==== Task data

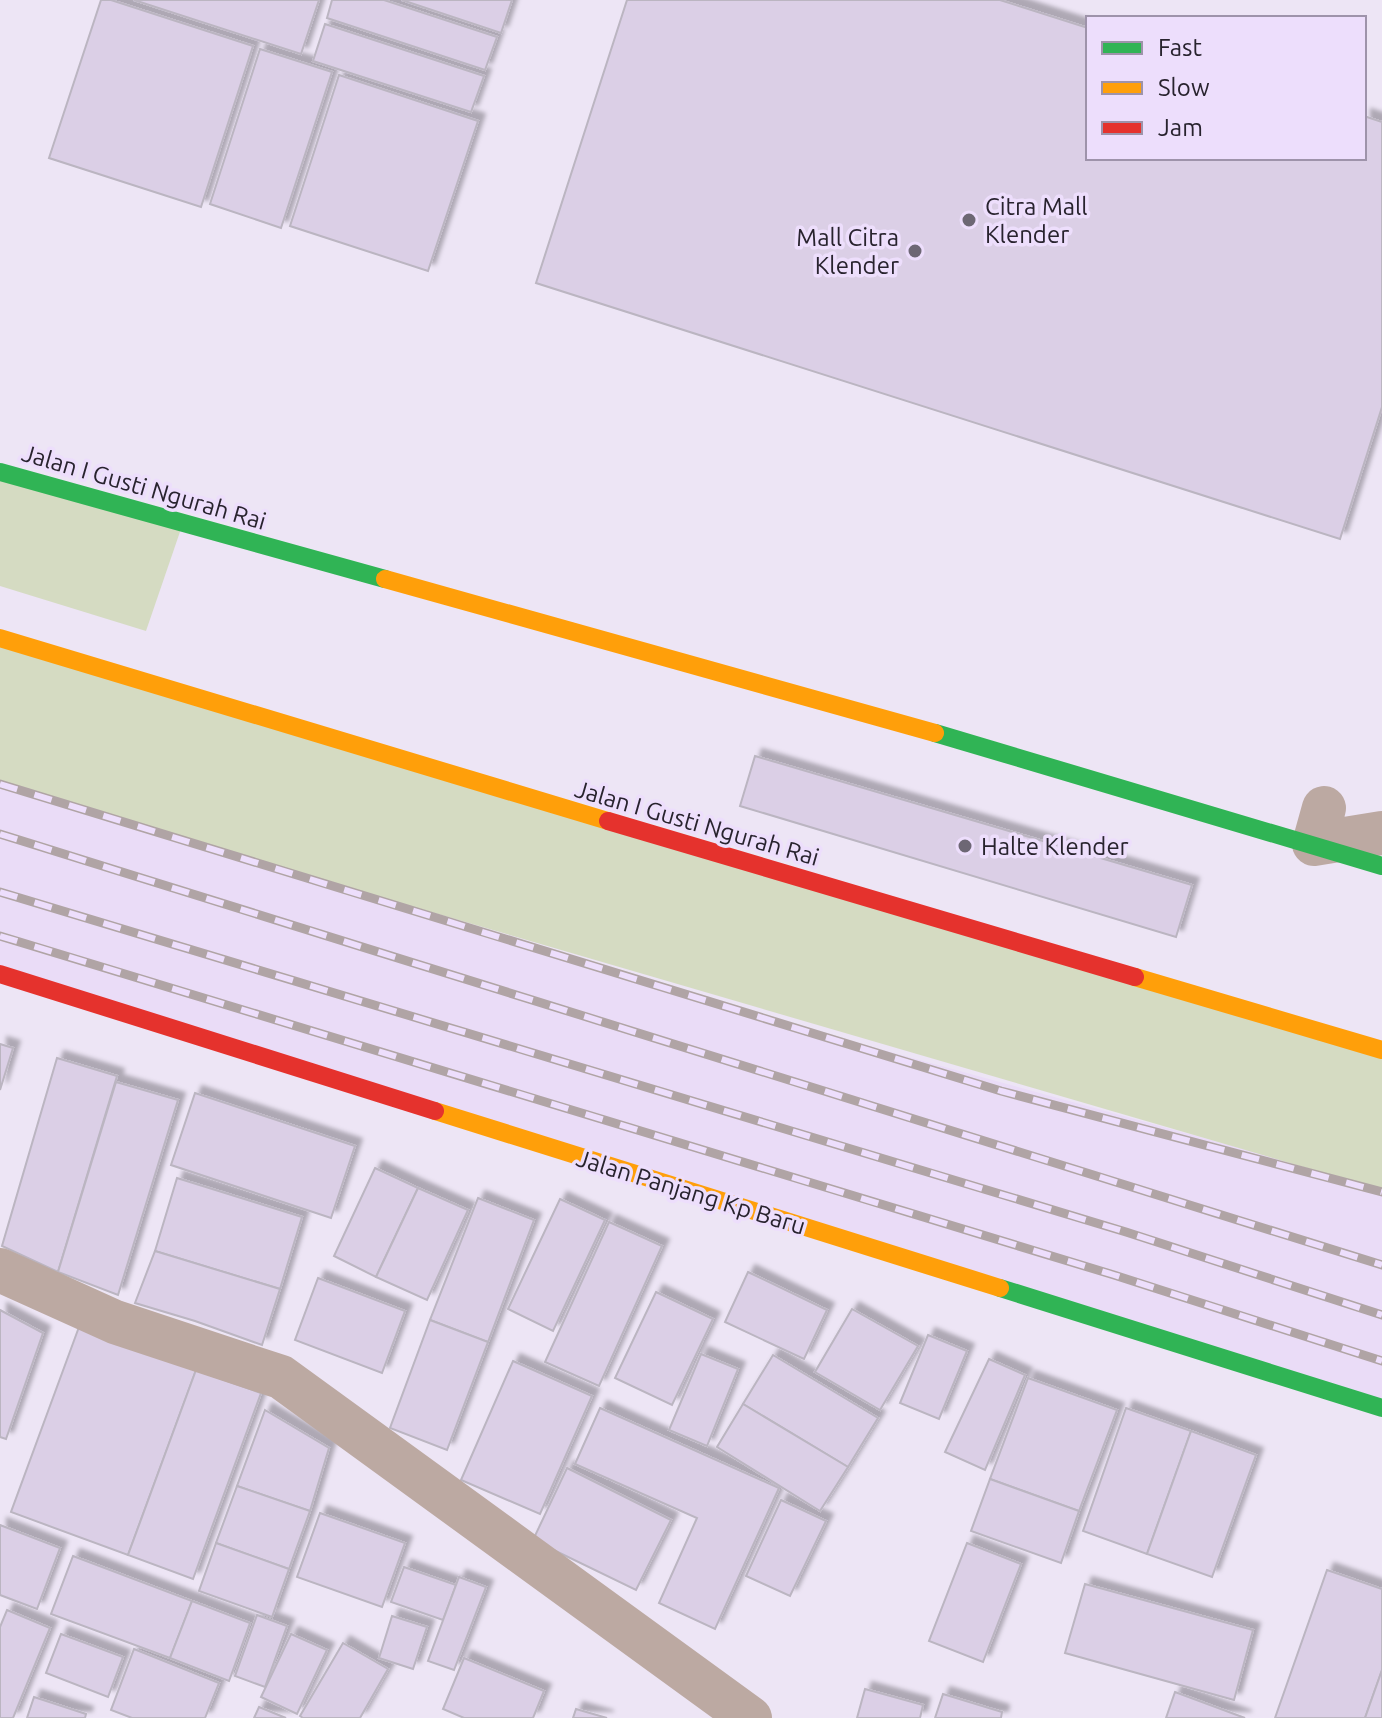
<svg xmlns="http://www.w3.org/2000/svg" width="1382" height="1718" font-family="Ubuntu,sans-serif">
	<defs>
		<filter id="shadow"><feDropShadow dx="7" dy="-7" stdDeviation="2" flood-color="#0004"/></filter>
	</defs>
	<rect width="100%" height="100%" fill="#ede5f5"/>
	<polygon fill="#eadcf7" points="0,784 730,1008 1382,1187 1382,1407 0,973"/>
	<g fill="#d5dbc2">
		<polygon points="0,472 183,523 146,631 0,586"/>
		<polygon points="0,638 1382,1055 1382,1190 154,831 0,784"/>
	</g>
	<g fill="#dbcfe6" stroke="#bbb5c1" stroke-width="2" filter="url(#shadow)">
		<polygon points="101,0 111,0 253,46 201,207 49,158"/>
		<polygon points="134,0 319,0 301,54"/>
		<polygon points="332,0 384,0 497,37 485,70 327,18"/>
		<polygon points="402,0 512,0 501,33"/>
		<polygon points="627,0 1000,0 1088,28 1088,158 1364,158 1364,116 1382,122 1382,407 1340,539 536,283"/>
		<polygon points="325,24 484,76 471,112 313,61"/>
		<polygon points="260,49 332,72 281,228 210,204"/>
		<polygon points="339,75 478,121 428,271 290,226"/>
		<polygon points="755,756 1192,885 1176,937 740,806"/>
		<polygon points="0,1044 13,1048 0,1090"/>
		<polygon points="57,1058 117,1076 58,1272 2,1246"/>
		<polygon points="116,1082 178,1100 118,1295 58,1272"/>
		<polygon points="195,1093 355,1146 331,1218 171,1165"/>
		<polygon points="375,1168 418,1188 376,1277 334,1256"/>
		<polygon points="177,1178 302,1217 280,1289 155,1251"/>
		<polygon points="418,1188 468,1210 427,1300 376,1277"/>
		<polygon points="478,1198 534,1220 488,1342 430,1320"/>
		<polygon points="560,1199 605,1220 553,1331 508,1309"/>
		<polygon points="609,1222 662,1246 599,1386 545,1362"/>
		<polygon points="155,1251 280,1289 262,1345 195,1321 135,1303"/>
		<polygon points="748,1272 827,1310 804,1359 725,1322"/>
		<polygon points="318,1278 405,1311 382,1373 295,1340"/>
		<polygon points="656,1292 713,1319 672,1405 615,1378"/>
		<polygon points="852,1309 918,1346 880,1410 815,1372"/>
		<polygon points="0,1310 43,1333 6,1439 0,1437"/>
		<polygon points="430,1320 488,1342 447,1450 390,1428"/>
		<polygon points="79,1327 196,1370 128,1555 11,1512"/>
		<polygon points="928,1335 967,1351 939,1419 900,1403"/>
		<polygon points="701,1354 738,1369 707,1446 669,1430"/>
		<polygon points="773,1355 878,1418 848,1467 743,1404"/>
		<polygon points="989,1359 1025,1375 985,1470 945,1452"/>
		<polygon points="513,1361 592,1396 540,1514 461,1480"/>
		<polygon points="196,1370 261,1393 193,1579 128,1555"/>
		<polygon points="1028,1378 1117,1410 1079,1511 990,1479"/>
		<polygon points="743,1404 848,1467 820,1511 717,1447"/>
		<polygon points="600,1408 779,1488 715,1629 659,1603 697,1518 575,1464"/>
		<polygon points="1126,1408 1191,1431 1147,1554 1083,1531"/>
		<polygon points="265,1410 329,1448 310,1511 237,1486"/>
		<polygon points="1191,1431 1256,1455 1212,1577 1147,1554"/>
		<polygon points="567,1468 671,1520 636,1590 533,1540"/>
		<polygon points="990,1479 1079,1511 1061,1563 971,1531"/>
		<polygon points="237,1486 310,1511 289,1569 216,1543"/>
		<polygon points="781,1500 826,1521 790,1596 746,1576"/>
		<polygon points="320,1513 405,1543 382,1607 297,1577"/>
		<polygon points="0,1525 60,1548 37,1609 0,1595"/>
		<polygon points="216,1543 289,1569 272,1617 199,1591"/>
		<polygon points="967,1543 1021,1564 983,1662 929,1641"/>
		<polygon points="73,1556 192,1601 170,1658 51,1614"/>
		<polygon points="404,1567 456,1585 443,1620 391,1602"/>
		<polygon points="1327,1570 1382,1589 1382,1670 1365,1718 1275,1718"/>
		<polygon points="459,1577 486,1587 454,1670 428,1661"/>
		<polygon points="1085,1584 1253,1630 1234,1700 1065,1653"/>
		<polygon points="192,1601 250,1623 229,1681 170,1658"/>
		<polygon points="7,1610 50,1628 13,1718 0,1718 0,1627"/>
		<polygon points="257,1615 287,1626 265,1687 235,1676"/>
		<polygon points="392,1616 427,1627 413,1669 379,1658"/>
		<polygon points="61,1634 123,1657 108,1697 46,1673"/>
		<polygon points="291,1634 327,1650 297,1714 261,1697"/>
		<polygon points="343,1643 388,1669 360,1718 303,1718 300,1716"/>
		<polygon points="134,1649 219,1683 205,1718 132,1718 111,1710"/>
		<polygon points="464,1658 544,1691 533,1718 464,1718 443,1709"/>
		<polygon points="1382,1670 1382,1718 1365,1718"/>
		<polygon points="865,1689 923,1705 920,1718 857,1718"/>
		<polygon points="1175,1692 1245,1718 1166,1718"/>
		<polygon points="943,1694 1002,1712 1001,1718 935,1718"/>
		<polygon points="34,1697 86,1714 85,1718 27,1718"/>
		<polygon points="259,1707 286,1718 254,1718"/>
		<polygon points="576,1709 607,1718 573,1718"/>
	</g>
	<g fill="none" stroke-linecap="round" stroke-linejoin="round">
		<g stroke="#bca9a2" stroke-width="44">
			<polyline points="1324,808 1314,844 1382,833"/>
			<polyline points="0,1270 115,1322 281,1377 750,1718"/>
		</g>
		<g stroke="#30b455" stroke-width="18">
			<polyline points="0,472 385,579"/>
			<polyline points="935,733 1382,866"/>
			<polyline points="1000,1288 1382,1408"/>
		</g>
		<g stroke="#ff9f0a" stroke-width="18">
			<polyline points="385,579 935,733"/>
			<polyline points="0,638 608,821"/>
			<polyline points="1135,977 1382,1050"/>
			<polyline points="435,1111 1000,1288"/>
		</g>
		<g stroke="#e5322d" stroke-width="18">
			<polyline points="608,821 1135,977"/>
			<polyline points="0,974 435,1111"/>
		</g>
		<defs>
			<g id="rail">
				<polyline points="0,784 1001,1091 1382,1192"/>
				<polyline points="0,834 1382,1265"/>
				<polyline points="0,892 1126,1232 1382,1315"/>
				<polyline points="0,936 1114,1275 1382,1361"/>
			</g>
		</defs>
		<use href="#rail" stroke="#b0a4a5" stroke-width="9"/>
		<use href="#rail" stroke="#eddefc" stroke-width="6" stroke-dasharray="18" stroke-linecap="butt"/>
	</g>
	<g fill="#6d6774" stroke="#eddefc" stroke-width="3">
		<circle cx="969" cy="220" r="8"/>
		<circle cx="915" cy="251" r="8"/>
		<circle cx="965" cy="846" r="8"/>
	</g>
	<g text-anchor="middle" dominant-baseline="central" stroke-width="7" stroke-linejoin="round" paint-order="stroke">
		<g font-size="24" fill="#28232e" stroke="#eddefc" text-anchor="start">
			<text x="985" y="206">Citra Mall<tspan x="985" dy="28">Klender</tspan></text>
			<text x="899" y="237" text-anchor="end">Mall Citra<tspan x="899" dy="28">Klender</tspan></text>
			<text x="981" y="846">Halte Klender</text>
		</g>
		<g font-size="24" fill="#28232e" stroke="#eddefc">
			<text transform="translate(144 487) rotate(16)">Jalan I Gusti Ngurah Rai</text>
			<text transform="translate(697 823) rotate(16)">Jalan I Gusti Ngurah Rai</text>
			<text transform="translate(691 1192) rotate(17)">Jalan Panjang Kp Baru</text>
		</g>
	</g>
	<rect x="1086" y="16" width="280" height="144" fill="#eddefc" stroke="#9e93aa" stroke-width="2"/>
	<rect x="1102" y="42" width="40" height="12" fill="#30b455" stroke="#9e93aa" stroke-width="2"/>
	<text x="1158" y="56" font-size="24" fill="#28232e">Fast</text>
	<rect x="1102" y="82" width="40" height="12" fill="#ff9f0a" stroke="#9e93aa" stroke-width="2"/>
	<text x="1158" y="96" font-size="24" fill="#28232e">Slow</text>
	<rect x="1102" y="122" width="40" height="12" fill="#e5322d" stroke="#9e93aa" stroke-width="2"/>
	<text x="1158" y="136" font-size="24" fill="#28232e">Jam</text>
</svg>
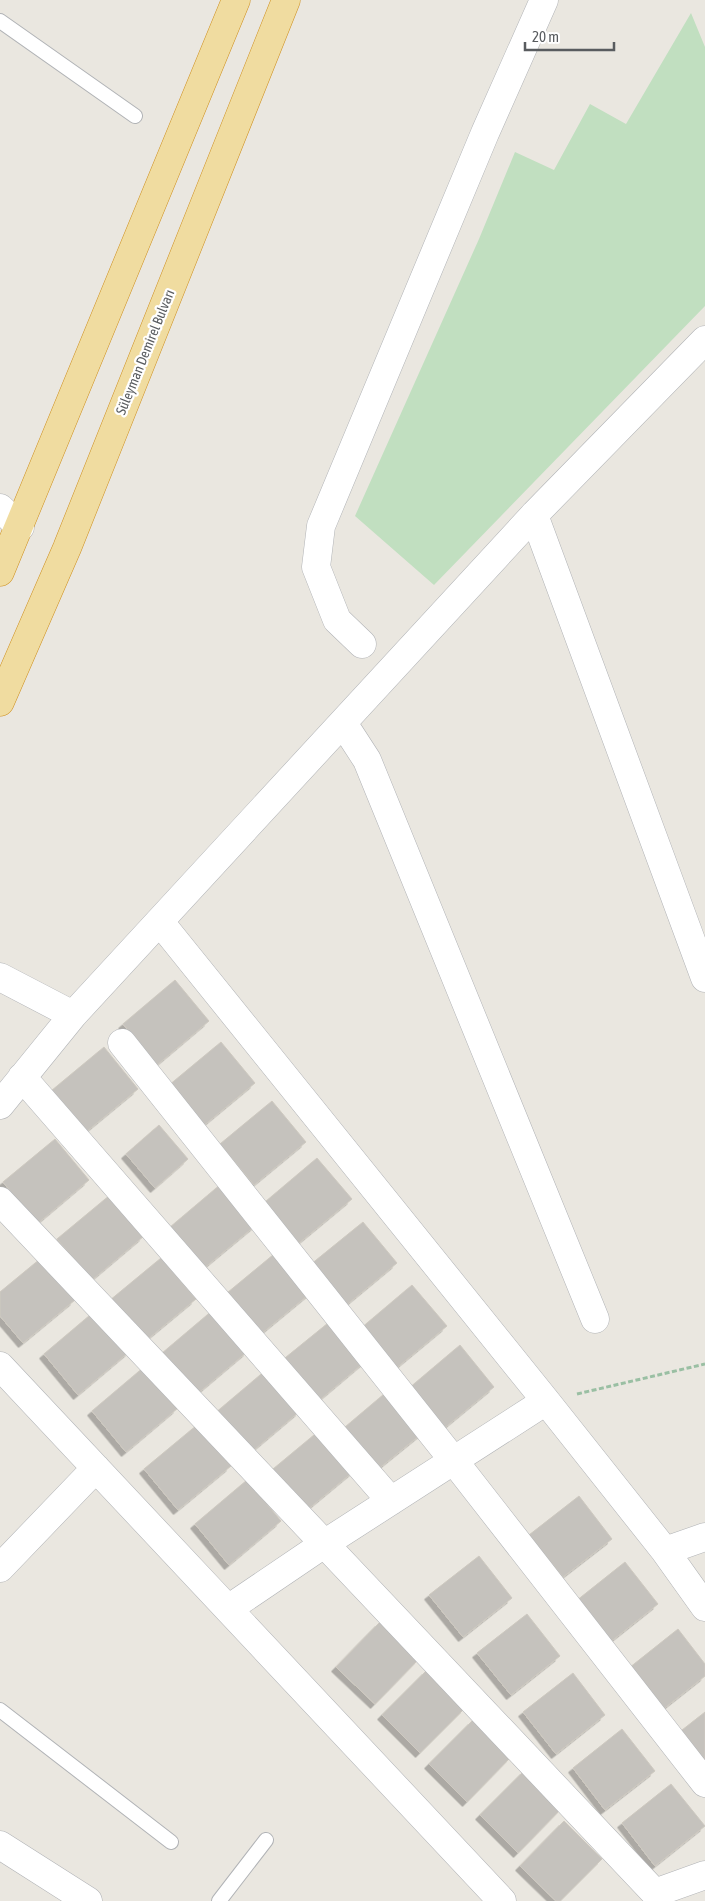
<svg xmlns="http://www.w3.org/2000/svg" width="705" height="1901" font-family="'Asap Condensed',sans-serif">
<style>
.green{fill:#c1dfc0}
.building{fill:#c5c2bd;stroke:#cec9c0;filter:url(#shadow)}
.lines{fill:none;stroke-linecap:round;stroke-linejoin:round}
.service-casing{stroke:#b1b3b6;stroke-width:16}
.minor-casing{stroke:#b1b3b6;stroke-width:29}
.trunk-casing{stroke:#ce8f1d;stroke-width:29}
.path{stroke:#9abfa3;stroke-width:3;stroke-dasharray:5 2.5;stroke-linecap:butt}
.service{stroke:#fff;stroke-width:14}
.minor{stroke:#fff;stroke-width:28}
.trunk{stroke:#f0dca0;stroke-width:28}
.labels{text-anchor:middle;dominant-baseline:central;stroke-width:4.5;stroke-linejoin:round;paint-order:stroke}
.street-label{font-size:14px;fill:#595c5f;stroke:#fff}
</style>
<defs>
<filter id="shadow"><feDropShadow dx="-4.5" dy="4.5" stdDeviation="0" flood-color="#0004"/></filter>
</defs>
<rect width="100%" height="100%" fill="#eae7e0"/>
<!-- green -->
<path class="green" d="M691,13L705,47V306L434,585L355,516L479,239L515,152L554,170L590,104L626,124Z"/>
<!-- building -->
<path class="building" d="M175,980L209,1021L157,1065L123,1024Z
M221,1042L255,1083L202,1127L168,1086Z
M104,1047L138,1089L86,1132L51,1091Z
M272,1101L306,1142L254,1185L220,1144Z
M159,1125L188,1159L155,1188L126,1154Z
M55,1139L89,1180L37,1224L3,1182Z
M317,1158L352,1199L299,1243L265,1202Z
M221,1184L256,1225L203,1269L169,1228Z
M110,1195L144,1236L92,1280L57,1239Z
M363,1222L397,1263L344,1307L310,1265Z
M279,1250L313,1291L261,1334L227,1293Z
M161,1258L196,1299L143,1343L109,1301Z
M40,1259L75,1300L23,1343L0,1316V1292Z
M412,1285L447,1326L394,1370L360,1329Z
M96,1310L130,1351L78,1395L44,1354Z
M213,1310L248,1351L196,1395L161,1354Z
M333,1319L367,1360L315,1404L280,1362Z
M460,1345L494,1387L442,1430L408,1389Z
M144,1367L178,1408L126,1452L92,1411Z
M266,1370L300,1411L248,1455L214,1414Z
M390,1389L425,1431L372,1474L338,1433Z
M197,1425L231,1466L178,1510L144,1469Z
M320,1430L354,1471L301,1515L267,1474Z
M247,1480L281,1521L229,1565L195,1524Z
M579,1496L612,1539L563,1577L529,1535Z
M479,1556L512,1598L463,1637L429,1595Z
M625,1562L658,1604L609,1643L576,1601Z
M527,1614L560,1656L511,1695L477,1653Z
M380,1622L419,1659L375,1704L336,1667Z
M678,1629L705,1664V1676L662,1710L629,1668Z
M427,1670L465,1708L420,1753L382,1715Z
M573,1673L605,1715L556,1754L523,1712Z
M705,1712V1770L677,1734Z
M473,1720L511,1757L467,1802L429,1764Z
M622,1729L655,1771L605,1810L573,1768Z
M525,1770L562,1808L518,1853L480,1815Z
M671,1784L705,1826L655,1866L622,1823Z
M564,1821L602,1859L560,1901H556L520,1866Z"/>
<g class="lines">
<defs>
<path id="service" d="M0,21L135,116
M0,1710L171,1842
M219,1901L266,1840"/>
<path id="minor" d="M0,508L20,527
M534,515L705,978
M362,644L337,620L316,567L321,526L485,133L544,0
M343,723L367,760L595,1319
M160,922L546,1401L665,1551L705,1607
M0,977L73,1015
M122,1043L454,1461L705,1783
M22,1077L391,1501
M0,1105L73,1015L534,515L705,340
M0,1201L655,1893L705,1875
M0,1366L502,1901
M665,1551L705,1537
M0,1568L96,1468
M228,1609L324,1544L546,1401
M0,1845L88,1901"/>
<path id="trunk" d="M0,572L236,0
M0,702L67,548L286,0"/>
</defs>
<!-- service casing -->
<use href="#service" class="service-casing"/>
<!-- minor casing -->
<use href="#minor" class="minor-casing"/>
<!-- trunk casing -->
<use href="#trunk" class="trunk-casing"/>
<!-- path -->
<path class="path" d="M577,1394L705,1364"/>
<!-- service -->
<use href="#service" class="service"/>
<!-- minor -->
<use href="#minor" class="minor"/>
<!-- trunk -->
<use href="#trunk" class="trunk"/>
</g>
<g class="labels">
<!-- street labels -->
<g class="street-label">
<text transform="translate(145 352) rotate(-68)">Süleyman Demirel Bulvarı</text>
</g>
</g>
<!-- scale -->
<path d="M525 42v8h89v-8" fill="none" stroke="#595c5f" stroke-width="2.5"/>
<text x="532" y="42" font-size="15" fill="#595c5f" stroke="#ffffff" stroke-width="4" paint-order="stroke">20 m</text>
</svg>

========

Action item
Reproduce each line from the data that has "lines" in it.

Task solution
.lines{fill:none;stroke-linecap:round;stroke-linejoin:round}
<g class="lines">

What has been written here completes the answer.